The video generation in RICHKA is to serialize high quality videos on video servers with using video templates designed by export designers. The processing is heavy load and takes several minutes, therefore RICHKA has a dedicated GUI feature to show the progress ratio in realtime so that users can check the remained waiting time. During the processing, video servers monitor the detail progresses and transmit to web servers to feedback to users on GUI.
RICHKA uses HTTP streaming for the realtime transmitting of the progress ratio among servers. This feature is to continue send application data little by little formatted with HTTP chunked encoding. During sending them, the TCP connection is kept to open. The HTTP streaming is available on general high-level web server frameworks as well and we are ready to apply to product services without taking care the underlying protocol format by ourselves. However, we need to understand the restriction that the HTTP connection is per URL. The restriction is simple, but we sometimes encounter difficulties on practical service products.
In the case of RICHKA, when users click a button to generate videos on editing pages, it redirects users to top page to see the progress ration on the video list so that users can edit other videos during generation videos. Then, the TCP connection between web browsers and web servers are disconnected in redirecting because of the restriction and the progress reporting from video servers don't reach to web browsers. To enable to show the realtime progress after HTTP redirecting, RICHKA has a dedicated server side processing and this post explains how RICHKA does. There are several alternatives to realize this feature, but RICHKA doesn't depend on additional external services and the internal architecture is also simple and straight forward. I think this architecture could be applied to general use cases and I hope this post provides some hints to readers of this blog.
Technical Restriction of HTTP streaming
The figure above represents the detail procedure how the progress reporting with the HTTP streaming is blocked. The bottom is the GUI of RICHKA and the left side is the editing page to input user data and the right side is the top page listing up users' videos. The blue arrow represents the HTTP redirect to navigate users to a top page and it is triggered when users click the button of video generation on the editing pages. In the timing, the HTTP streaming response from web servers are disconnected and the top page can't get the further progress ratio. The detail procedure in the figure is below.
- On edit pages, when users click a button to generate videos, it sends a HTTP request with XMLHttpRequest to one of web serves via load balancer. Then the browser is redirect to the top page listing video data.
- The Web server delegates the video generation to one of video servers with sending a HTTP request again. The video server loads a video template and start to generate a video
- During generating, the video server sends the progress ratio with HTTP chunked encoding whose application data is JSON format to the web server.
- The web server transfers the progress ratio received from the video server, but the TCP connection with the web browser has been already disconnected and the data can't reach it.
For a reference, the chunked transfer encoding is like this.
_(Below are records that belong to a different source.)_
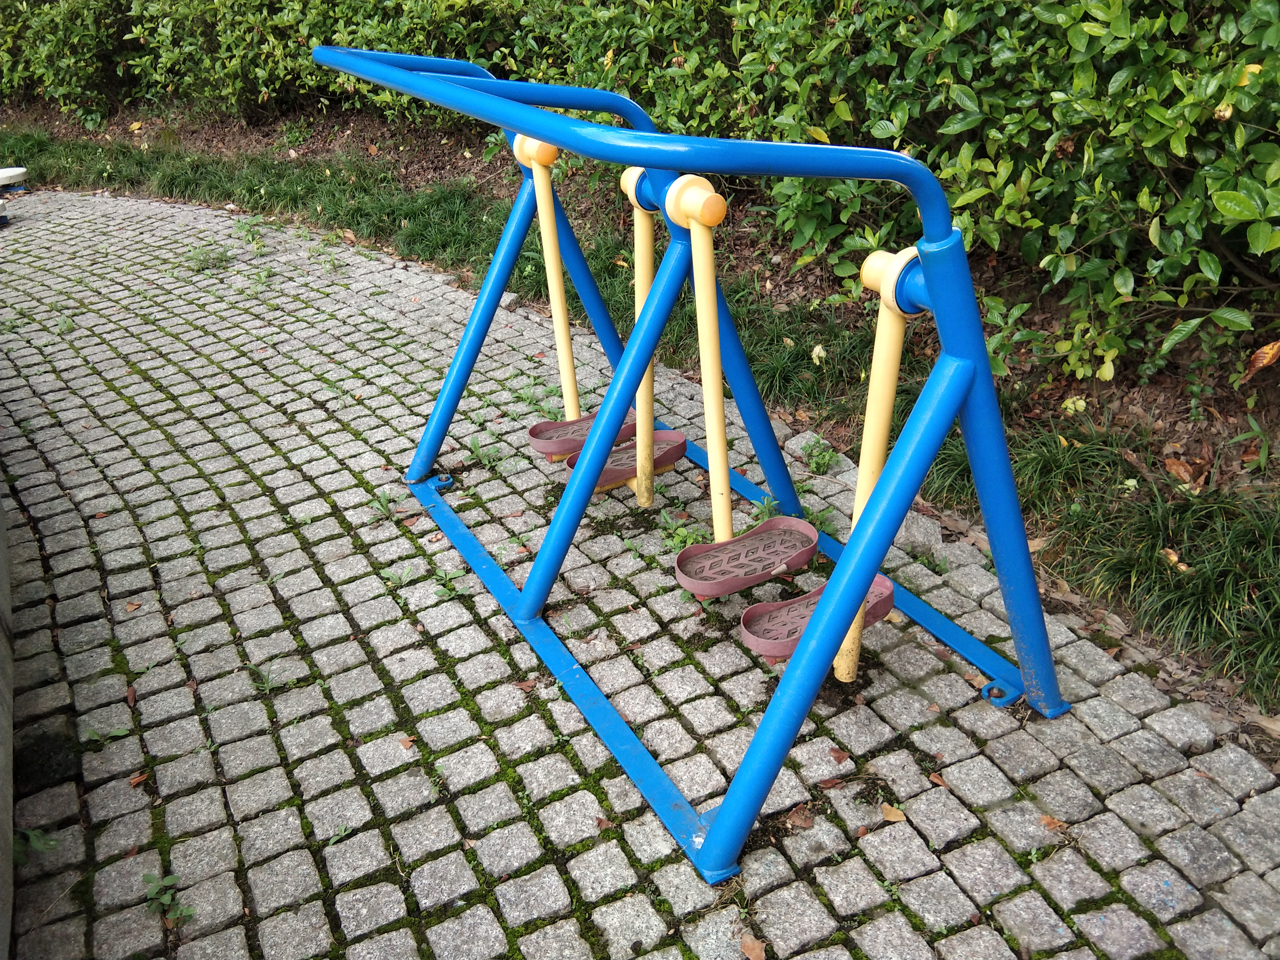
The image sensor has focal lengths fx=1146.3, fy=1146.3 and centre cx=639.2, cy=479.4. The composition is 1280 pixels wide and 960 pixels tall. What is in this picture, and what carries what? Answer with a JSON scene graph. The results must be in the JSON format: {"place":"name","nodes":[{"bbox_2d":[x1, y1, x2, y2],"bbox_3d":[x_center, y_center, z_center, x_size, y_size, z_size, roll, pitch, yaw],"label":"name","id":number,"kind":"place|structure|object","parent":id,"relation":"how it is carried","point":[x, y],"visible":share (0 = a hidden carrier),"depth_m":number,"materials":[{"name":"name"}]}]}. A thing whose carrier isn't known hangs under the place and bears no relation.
{"place":"outdoors","nodes":[
{"label":"outdoors","id":0,"kind":"place"},
{"bbox_2d":[0,496,15,959],"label":"wall","id":1,"kind":"structure","parent":0,"point":[9,716],"depth_m":2.01,"materials":[{"name":"grey concrete"}]},
{"bbox_2d":[0,184,1279,959],"label":"cobblestone pavement","id":2,"kind":"structure","parent":0,"point":[404,654],"materials":[{"name":"grey stone"}]},
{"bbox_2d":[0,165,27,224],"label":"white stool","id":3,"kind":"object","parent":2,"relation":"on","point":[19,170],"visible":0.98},
{"bbox_2d":[12,826,58,860],"bbox_3d":[-1.079,0.650,2.018,0.132,0.077,0.143,-17,31,-27],"label":"weed","id":4,"kind":"object","parent":2,"relation":"on","point":[33,834],"visible":0.67,"depth_m":2.02,"materials":[{"name":"green plant"}]},
{"bbox_2d":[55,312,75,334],"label":"weed","id":5,"kind":"object","parent":2,"relation":"on","point":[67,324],"visible":0.66,"depth_m":4.73,"materials":[{"name":"green plant"}]},
{"bbox_2d":[83,724,130,749],"bbox_3d":[-1.065,0.515,2.291,0.113,0.062,0.090,-17,31,-27],"label":"weed","id":6,"kind":"object","parent":2,"relation":"on","point":[115,732],"visible":0.83,"depth_m":2.29,"materials":[{"name":"green plant"}]},
{"bbox_2d":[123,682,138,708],"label":"fallen leaf","id":7,"kind":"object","parent":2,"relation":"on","point":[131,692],"visible":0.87,"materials":[{"name":"brown plant"}]},
{"bbox_2d":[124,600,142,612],"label":"fallen leaf","id":8,"kind":"object","parent":2,"relation":"on","point":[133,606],"visible":0.95,"depth_m":2.71,"materials":[{"name":"brown plant"}]},
{"bbox_2d":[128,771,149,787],"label":"fallen leaf","id":9,"kind":"object","parent":2,"relation":"on","point":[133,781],"visible":0.85,"depth_m":2.15,"materials":[{"name":"brown plant"}]},
{"bbox_2d":[141,871,193,924],"bbox_3d":[-0.793,0.703,1.918,0.096,0.067,0.131,-17,31,-27],"label":"weed","id":10,"kind":"object","parent":2,"relation":"on","point":[176,913],"visible":0.8,"depth_m":1.91,"materials":[{"name":"green plant"}]},
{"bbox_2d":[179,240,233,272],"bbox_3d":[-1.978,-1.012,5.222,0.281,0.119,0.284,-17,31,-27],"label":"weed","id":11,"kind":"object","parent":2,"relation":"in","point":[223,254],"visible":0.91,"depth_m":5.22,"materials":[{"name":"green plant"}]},
{"bbox_2d":[232,215,267,251],"bbox_3d":[-1.883,-1.184,5.520,0.245,0.165,0.287,-17,31,-27],"label":"weed","id":12,"kind":"object","parent":2,"relation":"on","point":[261,246],"visible":0.94,"depth_m":5.52,"materials":[{"name":"green plant"}]},
{"bbox_2d":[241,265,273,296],"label":"weed","id":13,"kind":"object","parent":2,"relation":"on","point":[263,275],"visible":0.93,"depth_m":5.27,"materials":[{"name":"green plant"}]},
{"bbox_2d":[248,661,281,693],"bbox_3d":[-0.791,0.416,2.426,0.107,0.077,0.114,-17,31,-27],"label":"weed","id":14,"kind":"object","parent":2,"relation":"in","point":[266,684],"visible":0.73,"depth_m":2.42,"materials":[{"name":"green plant"}]},
{"bbox_2d":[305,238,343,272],"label":"weed","id":15,"kind":"object","parent":2,"relation":"on","point":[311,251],"visible":0.95,"depth_m":5.51,"materials":[{"name":"green plant"}]},
{"bbox_2d":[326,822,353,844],"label":"weed","id":16,"kind":"object","parent":2,"relation":"on","point":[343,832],"visible":0.84,"depth_m":1.99,"materials":[{"name":"green plant"}]},
{"bbox_2d":[368,487,402,520],"bbox_3d":[-0.693,0.068,3.112,0.129,0.076,0.147,-17,31,-27],"label":"weed","id":17,"kind":"object","parent":2,"relation":"in","point":[382,504],"visible":0.89,"depth_m":3.12,"materials":[{"name":"green plant"}]},
{"bbox_2d":[382,563,415,588],"bbox_3d":[-0.589,0.240,2.799,0.122,0.066,0.122,-17,31,-27],"label":"weed","id":18,"kind":"object","parent":2,"relation":"in","point":[398,579],"visible":0.91,"depth_m":2.80,"materials":[{"name":"green plant"}]},
{"bbox_2d":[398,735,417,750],"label":"fallen leaf","id":19,"kind":"object","parent":2,"relation":"on","point":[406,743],"visible":0.89,"depth_m":2.23,"materials":[{"name":"brown plant"}]},
{"bbox_2d":[431,565,467,600],"bbox_3d":[-0.464,0.251,2.759,0.130,0.072,0.132,-17,31,-27],"label":"weed","id":20,"kind":"object","parent":2,"relation":"in","point":[446,579],"visible":0.82,"depth_m":2.76,"materials":[{"name":"green plant"}]},
{"bbox_2d":[467,434,505,467],"bbox_3d":[-0.455,-0.078,3.371,0.162,0.095,0.180,-17,31,-27],"label":"weed","id":21,"kind":"object","parent":2,"relation":"on","point":[475,447],"visible":0.89,"depth_m":3.37,"materials":[{"name":"green plant"}]},
{"bbox_2d":[498,290,519,310],"bbox_3d":[-0.538,-0.720,4.632,0.103,0.072,0.108,-17,31,-27],"label":"stone","id":22,"kind":"object","parent":2,"relation":"on","point":[507,302],"visible":0.7,"depth_m":4.60,"materials":[{"name":"grey stone"}]},
{"bbox_2d":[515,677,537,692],"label":"fallen leaf","id":23,"kind":"object","parent":2,"relation":"on","point":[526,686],"visible":0.84,"depth_m":2.40,"materials":[{"name":"brown plant"}]},
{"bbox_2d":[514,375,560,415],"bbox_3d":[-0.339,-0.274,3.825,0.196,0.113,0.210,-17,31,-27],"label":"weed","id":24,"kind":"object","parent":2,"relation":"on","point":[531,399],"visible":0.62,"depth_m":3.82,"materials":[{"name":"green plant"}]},
{"bbox_2d":[658,511,707,550],"bbox_3d":[0.109,0.140,2.911,0.164,0.096,0.170,-17,31,-27],"label":"weed","id":25,"kind":"object","parent":2,"relation":"on","point":[682,531],"visible":0.6,"depth_m":2.91,"materials":[{"name":"green plant"}]},
{"bbox_2d":[315,44,1069,884],"bbox_3d":[0.005,-0.239,2.527,0.882,1.215,2.142,-17,31,-27],"label":"exercise machine","id":26,"kind":"object","parent":2,"relation":"on","point":[841,622],"visible":0.97,"depth_m":2.17,"materials":[{"name":"blue metal"}]},
{"bbox_2d":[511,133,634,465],"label":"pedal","id":27,"kind":"object","parent":26,"relation":"attached to","point":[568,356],"visible":0.76,"depth_m":2.90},
{"bbox_2d":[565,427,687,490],"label":"pedal","id":28,"kind":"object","parent":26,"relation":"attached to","point":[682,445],"visible":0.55,"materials":[{"name":"pink plastic"}]},
{"bbox_2d":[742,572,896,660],"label":"foot pedal","id":29,"kind":"object","parent":26,"relation":"attached to","point":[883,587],"visible":0.43,"depth_m":2.33,"materials":[{"name":"pink plastic"}]},
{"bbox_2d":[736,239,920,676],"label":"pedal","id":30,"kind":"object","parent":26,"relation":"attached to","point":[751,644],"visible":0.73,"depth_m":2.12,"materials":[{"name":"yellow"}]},
{"bbox_2d":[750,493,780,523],"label":"weed","id":31,"kind":"object","parent":2,"relation":"on","point":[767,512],"visible":0.46,"depth_m":3.00,"materials":[{"name":"green plant"}]},
{"bbox_2d":[784,804,815,830],"bbox_3d":[0.285,0.599,2.057,0.066,0.018,0.067,13,31,25],"label":"dry leaf","id":32,"kind":"object","parent":2,"relation":"on","point":[798,818],"visible":0.87,"depth_m":2.05,"materials":[{"name":"brown plant"}]},
{"bbox_2d":[800,434,838,474],"bbox_3d":[0.514,-0.068,3.285,0.154,0.106,0.164,-17,31,-27],"label":"weed","id":33,"kind":"object","parent":2,"relation":"on","point":[817,463],"visible":0.93,"depth_m":3.28,"materials":[{"name":"green plant"}]},
{"bbox_2d":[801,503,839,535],"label":"weed","id":34,"kind":"object","parent":2,"relation":"in","point":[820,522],"visible":0.41,"depth_m":2.98,"materials":[{"name":"green plant"}]},
{"bbox_2d":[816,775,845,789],"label":"fallen leaf","id":35,"kind":"object","parent":2,"relation":"on","point":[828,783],"visible":0.91,"depth_m":2.09,"materials":[{"name":"brown plant"}]},
{"bbox_2d":[828,746,850,763],"bbox_3d":[0.377,0.516,2.168,0.047,0.012,0.049,15,32,28],"label":"fallen leaf","id":36,"kind":"object","parent":2,"relation":"on","point":[838,754],"visible":0.97,"depth_m":2.16,"materials":[{"name":"brown plant"}]},
{"bbox_2d":[880,802,907,822],"bbox_3d":[0.457,0.596,2.062,0.062,0.013,0.049,23,36,38],"label":"fallen leaf","id":37,"kind":"object","parent":2,"relation":"on","point":[894,810],"visible":0.94,"depth_m":2.06,"materials":[{"name":"brown plant"}]},
{"bbox_2d":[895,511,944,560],"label":"rock","id":38,"kind":"object","parent":2,"relation":"on","point":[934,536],"visible":0.69,"depth_m":2.88,"materials":[{"name":"grey stone"}]},
{"bbox_2d":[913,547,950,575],"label":"weed","id":39,"kind":"object","parent":2,"relation":"in","point":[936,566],"visible":0.79,"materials":[{"name":"green plant"}]},
{"bbox_2d":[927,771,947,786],"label":"fallen leaf","id":40,"kind":"object","parent":2,"relation":"on","point":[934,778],"visible":0.83,"depth_m":2.09,"materials":[{"name":"brown plant"}]},
{"bbox_2d":[1038,813,1067,832],"bbox_3d":[0.733,0.606,2.033,0.059,0.013,0.050,15,32,28],"label":"fallen leaf","id":41,"kind":"object","parent":2,"relation":"on","point":[1048,821],"visible":0.79,"depth_m":2.03,"materials":[{"name":"brown plant"}]},
{"label":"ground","id":42,"kind":"structure","parent":0},
{"bbox_2d":[0,116,1279,716],"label":"grass strip","id":43,"kind":"object","parent":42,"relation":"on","point":[1180,506],"visible":0.62,"depth_m":3.31,"materials":[{"name":"green plant"}]},
{"bbox_2d":[0,0,1279,384],"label":"hedge","id":44,"kind":"object","parent":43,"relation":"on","point":[1109,52],"visible":0.94,"depth_m":3.53,"materials":[{"name":"green plant"}]},
{"bbox_2d":[1242,340,1279,379],"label":"dry leaf","id":45,"kind":"object","parent":44,"relation":"on","point":[1260,353],"visible":0.9,"depth_m":3.00,"materials":[{"name":"brown plant"}]},
{"bbox_2d":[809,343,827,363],"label":"fallen leaf","id":46,"kind":"object","parent":43,"relation":"on","point":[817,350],"visible":0.93,"depth_m":3.88,"materials":[{"name":"plant"}]},
{"bbox_2d":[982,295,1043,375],"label":"small plant","id":47,"kind":"object","parent":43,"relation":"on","point":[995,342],"visible":0.46,"depth_m":3.46,"materials":[{"name":"green plant"}]},
{"bbox_2d":[1160,547,1187,571],"bbox_3d":[1.274,0.184,2.731,0.064,0.037,0.083,-17,31,-27],"label":"fallen leaf","id":48,"kind":"object","parent":43,"relation":"on","point":[1172,558],"visible":0.72,"depth_m":2.72,"materials":[{"name":"brown"}]},
{"bbox_2d":[1163,455,1197,486],"bbox_3d":[1.429,-0.035,3.029,0.083,0.067,0.093,-17,31,-27],"label":"dry leaf","id":49,"kind":"object","parent":43,"relation":"on","point":[1175,466],"visible":0.9,"depth_m":3.01,"materials":[{"name":"brown plant"}]},
{"bbox_2d":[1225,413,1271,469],"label":"weed","id":50,"kind":"object","parent":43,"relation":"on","point":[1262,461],"visible":0.93,"depth_m":3.06,"materials":[{"name":"green plant"}]},
{"bbox_2d":[738,934,767,959],"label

In general, CGI scripts response with using it. Content-Length header is not used because the expected data size is not known beforehand. A chunked data starts with the payload size and it ends with a line break CR LF. In the final chunk, we need to send an empty chunked data to notify it is last one to the receiver. In RICHKA, the application data is the progress ratio formatted with JSON.
HTTP/1.1 200 OK Content-Type: text/plain Transfer-Encoding: chunked 5\r\n Hello\r\n 6\r\n RICHKA\r\n 0\r\n \r\n
Realtime Display of Video Generation Progress after HTTP Redirect
To resolve this restriction deriving from the HTTP connection per URL, RICHKA realizes the realtime feedback of progress ratio with the architecture above for the specific case of redirecting. The detail procedure is below.
- ditto with the prior section
- The web server forks a dedicated process to communicate with the video server. It sends a HTTP request and delegates the video generation. In this timing, the TCP connection is disconnected with the web browser because of the redirection.
- The forked process is still alive and it continues to receive the progress ratio from video serves with HTTP chunked encoding.
- Every when the forked process receives the progress ratio, it saves into database as the progress data for the video data.
- After redirecting, the top page periodically sends HTTP GET request to the web server and show the progress data on GUI.
At the last step, there is alternative method with WebSocket protocol, but RICHKA doesn't use because general users access from their company offices and it is general their networks apply HTTP proxies. Unfortunately, some of HTTP proxies block WebSocket connection to enhance the web security. Therefore, RICHKA intentionally applies the traditional method to make more stable.